+ Playlists

Slutshaming : Quand la liberté sexuelle est associée à la déchéance

Je croyais jusqu'à récemment que je n'avais pas vraiment vécu de mauvais jugements à cause de ma sexualité. Avec le recul, j'ai réalisé que je suis passée par là, et plus particulièrement pendant ma dernière période de célibat. 

J'avais terminé une relation de cinq ans très routinière qui avait commencé à la fin de mon adolescence et je ne cherchais pas à être en couple à nouveau. À vrai dire, c'était la première fois je me sentais vraiment dans une phase d'exploration. J'avais juste envie de connaître mon corps et mes préférences, choses que je n'avais jamais vraiment pris le temps de découvrir. Pour moi c'était legit et c'était important de le spécifier à mes nouvelles fréquentations. 

J'ai vu un gars et j'ai mis cela au clair avec lui: pas de couple ou de romance. Un jour, dans une conversation il a compris que j'ai fréquenté d'autres personnes depuis lui et il s'est mis en colère: « Dis-moi la vérité!! Combien de gars!? Pourquoi!? T'es méchante! » Je me suis demandé si je n'avais pas été suffisamment précise, mais ça a quand même été un gros turn off. Je n'avais absolument aucun compte à rendre et je n'ai pas reparlé à cette personne par crainte de me faire invalider. 

J'ai eu tout de même quelques rencontres dont certaines étaient plus régulières.
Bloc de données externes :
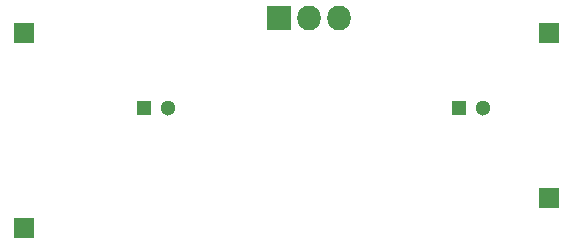
<source format=gbr>
%TF.GenerationSoftware,KiCad,Pcbnew,5.1.6+dfsg1-1*%
%TF.CreationDate,2021-08-19T19:41:55+08:00*%
%TF.ProjectId,LM8705-power,4c4d3837-3035-42d7-906f-7765722e6b69,rev?*%
%TF.SameCoordinates,Original*%
%TF.FileFunction,Soldermask,Top*%
%TF.FilePolarity,Negative*%
%FSLAX46Y46*%
G04 Gerber Fmt 4.6, Leading zero omitted, Abs format (unit mm)*
G04 Created by KiCad (PCBNEW 5.1.6+dfsg1-1) date 2021-08-19 19:41:55*
%MOMM*%
%LPD*%
G01*
G04 APERTURE LIST*
%ADD10O,2.005000X2.100000*%
%ADD11R,2.005000X2.100000*%
%ADD12R,1.800000X1.800000*%
%ADD13C,1.300000*%
%ADD14R,1.300000X1.300000*%
G04 APERTURE END LIST*
D10*
%TO.C,U1*%
X135890000Y-82550000D03*
X133350000Y-82550000D03*
D11*
X130810000Y-82550000D03*
%TD*%
D12*
%TO.C,J4*%
X153670000Y-83820000D03*
%TD*%
%TO.C,J3*%
X153670000Y-97790000D03*
%TD*%
%TO.C,J2*%
X109220000Y-100330000D03*
%TD*%
%TO.C,J1*%
X109220000Y-83820000D03*
%TD*%
D13*
%TO.C,C2*%
X148050000Y-90170000D03*
D14*
X146050000Y-90170000D03*
%TD*%
D13*
%TO.C,C1*%
X121380000Y-90170000D03*
D14*
X119380000Y-90170000D03*
%TD*%
M02*

</source>
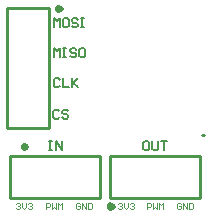
<source format=gto>
G04*
G04 #@! TF.GenerationSoftware,Altium Limited,Altium Designer,21.6.4 (81)*
G04*
G04 Layer_Color=65535*
%FSLAX25Y25*%
%MOIN*%
G70*
G04*
G04 #@! TF.SameCoordinates,6B608D9E-A8E0-47A2-ABE4-9162D6615288*
G04*
G04*
G04 #@! TF.FilePolarity,Positive*
G04*
G01*
G75*
%ADD10C,0.00984*%
%ADD11C,0.02000*%
%ADD12C,0.01000*%
%ADD13C,0.00300*%
%ADD14C,0.00500*%
D10*
X68882Y81063D02*
X68094D01*
X68882D01*
D11*
X38394Y57185D02*
X37644Y57618D01*
Y56752D01*
X38394Y57185D01*
X9500Y77000D02*
X8750Y77433D01*
Y76567D01*
X9500Y77000D01*
X21000Y123000D02*
X20250Y123433D01*
Y122567D01*
X21000Y123000D01*
D12*
X37500Y60000D02*
X67500D01*
X37500Y72000D02*
Y74000D01*
Y60000D02*
Y72000D01*
Y74000D02*
X67500D01*
Y60000D02*
Y74000D01*
X4000Y60000D02*
X34000D01*
X4000Y72000D02*
Y74000D01*
Y60000D02*
Y72000D01*
Y74000D02*
X34000D01*
Y60000D02*
Y74000D01*
X15000Y123500D02*
X17000D01*
X3000Y83500D02*
X15000D01*
X17000D02*
Y123500D01*
X15000Y83500D02*
X17000D01*
X3000D02*
Y123500D01*
X15000D01*
D13*
X61082Y57872D02*
X60748Y58205D01*
X60082D01*
X59749Y57872D01*
Y56539D01*
X60082Y56205D01*
X60748D01*
X61082Y56539D01*
Y57205D01*
X60415D01*
X61748Y56205D02*
Y58205D01*
X63081Y56205D01*
Y58205D01*
X63748D02*
Y56205D01*
X64747D01*
X65080Y56539D01*
Y57872D01*
X64747Y58205D01*
X63748D01*
X27633Y57966D02*
X27300Y58299D01*
X26633D01*
X26300Y57966D01*
Y56633D01*
X26633Y56300D01*
X27300D01*
X27633Y56633D01*
Y57300D01*
X26966D01*
X28299Y56300D02*
Y58299D01*
X29632Y56300D01*
Y58299D01*
X30299D02*
Y56300D01*
X31298D01*
X31632Y56633D01*
Y57966D01*
X31298Y58299D01*
X30299D01*
X40064Y57872D02*
X40397Y58205D01*
X41063D01*
X41397Y57872D01*
Y57538D01*
X41063Y57205D01*
X40730D01*
X41063D01*
X41397Y56872D01*
Y56539D01*
X41063Y56205D01*
X40397D01*
X40064Y56539D01*
X42063Y58205D02*
Y56872D01*
X42730Y56205D01*
X43396Y56872D01*
Y58205D01*
X44063Y57872D02*
X44396Y58205D01*
X45062D01*
X45395Y57872D01*
Y57538D01*
X45062Y57205D01*
X44729D01*
X45062D01*
X45395Y56872D01*
Y56539D01*
X45062Y56205D01*
X44396D01*
X44063Y56539D01*
X49800Y56300D02*
Y58299D01*
X50800D01*
X51133Y57966D01*
Y57300D01*
X50800Y56966D01*
X49800D01*
X51799Y58299D02*
Y56300D01*
X52466Y56966D01*
X53132Y56300D01*
Y58299D01*
X53799Y56300D02*
Y58299D01*
X54465Y57633D01*
X55132Y58299D01*
Y56300D01*
X6300Y57966D02*
X6633Y58299D01*
X7300D01*
X7633Y57966D01*
Y57633D01*
X7300Y57300D01*
X6966D01*
X7300D01*
X7633Y56966D01*
Y56633D01*
X7300Y56300D01*
X6633D01*
X6300Y56633D01*
X8299Y58299D02*
Y56966D01*
X8966Y56300D01*
X9632Y56966D01*
Y58299D01*
X10299Y57966D02*
X10632Y58299D01*
X11298D01*
X11632Y57966D01*
Y57633D01*
X11298Y57300D01*
X10965D01*
X11298D01*
X11632Y56966D01*
Y56633D01*
X11298Y56300D01*
X10632D01*
X10299Y56633D01*
X16300Y56300D02*
Y58299D01*
X17300D01*
X17633Y57966D01*
Y57300D01*
X17300Y56966D01*
X16300D01*
X18299Y58299D02*
Y56300D01*
X18966Y56966D01*
X19632Y56300D01*
Y58299D01*
X20299Y56300D02*
Y58299D01*
X20965Y57633D01*
X21632Y58299D01*
Y56300D01*
D14*
X17000Y78999D02*
X18000D01*
X17500D01*
Y76000D01*
X17000D01*
X18000D01*
X19499D02*
Y78999D01*
X21498Y76000D01*
Y78999D01*
X49999D02*
X49000D01*
X48500Y78499D01*
Y76500D01*
X49000Y76000D01*
X49999D01*
X50499Y76500D01*
Y78499D01*
X49999Y78999D01*
X51499D02*
Y76500D01*
X51999Y76000D01*
X52999D01*
X53498Y76500D01*
Y78999D01*
X54498D02*
X56497D01*
X55498D01*
Y76000D01*
X20610Y89023D02*
X20110Y89523D01*
X19110D01*
X18610Y89023D01*
Y87024D01*
X19110Y86524D01*
X20110D01*
X20610Y87024D01*
X23609Y89023D02*
X23109Y89523D01*
X22109D01*
X21609Y89023D01*
Y88523D01*
X22109Y88023D01*
X23109D01*
X23609Y87523D01*
Y87024D01*
X23109Y86524D01*
X22109D01*
X21609Y87024D01*
X20708Y99456D02*
X20208Y99956D01*
X19208D01*
X18709Y99456D01*
Y97457D01*
X19208Y96957D01*
X20208D01*
X20708Y97457D01*
X21708Y99956D02*
Y96957D01*
X23707D01*
X24707Y99956D02*
Y96957D01*
Y97956D01*
X26706Y99956D01*
X25207Y98456D01*
X26706Y96957D01*
X18709Y106996D02*
Y109995D01*
X19708Y108995D01*
X20708Y109995D01*
Y106996D01*
X21708Y109995D02*
X22707D01*
X22208D01*
Y106996D01*
X21708D01*
X22707D01*
X26206Y109495D02*
X25706Y109995D01*
X24707D01*
X24207Y109495D01*
Y108995D01*
X24707Y108496D01*
X25706D01*
X26206Y107996D01*
Y107496D01*
X25706Y106996D01*
X24707D01*
X24207Y107496D01*
X28705Y109995D02*
X27706D01*
X27206Y109495D01*
Y107496D01*
X27706Y106996D01*
X28705D01*
X29205Y107496D01*
Y109495D01*
X28705Y109995D01*
X18709Y116937D02*
Y119936D01*
X19708Y118936D01*
X20708Y119936D01*
Y116937D01*
X23207Y119936D02*
X22208D01*
X21708Y119436D01*
Y117437D01*
X22208Y116937D01*
X23207D01*
X23707Y117437D01*
Y119436D01*
X23207Y119936D01*
X26706Y119436D02*
X26206Y119936D01*
X25207D01*
X24707Y119436D01*
Y118936D01*
X25207Y118437D01*
X26206D01*
X26706Y117937D01*
Y117437D01*
X26206Y116937D01*
X25207D01*
X24707Y117437D01*
X27706Y119936D02*
X28705D01*
X28206D01*
Y116937D01*
X27706D01*
X28705D01*
M02*

</source>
J'ai réalisé que je trouvais plus sécurisant de voir les mêmes personnes qui finissaient par connaître mes préférences, plutôt que les occasions d'une nuit. Mais dans les faits, tant qu'il y avait du respect et du consentement, je me le permettais selon mes envies. 

C'est quand j'en ai parlé ouvertement à certaines personnes que j'ai eu des réactions très mitigées. 

Une amie m'a demandé si j'avais un nouveau chum depuis ma rupture. Quand je lui ai parlé de ce que je faisais depuis mes derniers mois, elle m’a dit « Sérieux? Voir que tu fais ça! T'es pas en train de te prostituer toujours? ».

Un autre gars que j'ai fréquenté, avec qui je suis devenue amie m'a donné beaucoup de pression afin que je finisse en couple avec lui alors que je refusais. Je lui rappelais très régulièrement mes attentes et il me disait qu’il les acceptait. Au final, j'ai réalisé que cette relation ne pouvait pas continuer, car je voyais que notre amitié lui donnait de faux espoirs. Blessé, il a fini par dire à des ami.es commun.es que j'étais une vraie slut. Le pire là-dedans, c'est que je me suis sentie coupable d'avoir fait du mal à cette personne.

J'essaie depuis de faire attention. Je suis consciente que certaines personnes ne sont pas très à l'aise de parler de sexualité ou encore qui ne conçoivent pas l'idée de juste baiser sans aucune autre éventualité. Il n'y a pas de mal à exprimer son malaise dans une conversation et à préférer changer de sujet. 

En revanche, je ne parle pas simplement de personnes qui ont été dérangées parce que je parlais de sexualité sans couple, mais bel et bien de personnes de mon entourage dont j'attendais un peu plus de compréhension, moins de jugements précipités et surtout pas de pression pour me remettre en couple!  Des personnes que je n'aurais pas pensé dégoûter.

Je ne sais pas quelle image j'évoque dans l'esprit des gens, mais non, je ne suis pas fondamentalement sage et pure. Je reste un humain qui s'épanouit, qui apprend (et qui aime le sexe). 
That's it.

Eh oui, curieusement ces épisodes de malaises et de slutshaming se sont terminés quand je me suis casée à nouveau par amour dans une relation exclusive... Mais au final, malgré ces moments d'invalidation, je ne regrette pas du tout ce moment de ma vie qui m'a apporté plus de bon que de mauvais.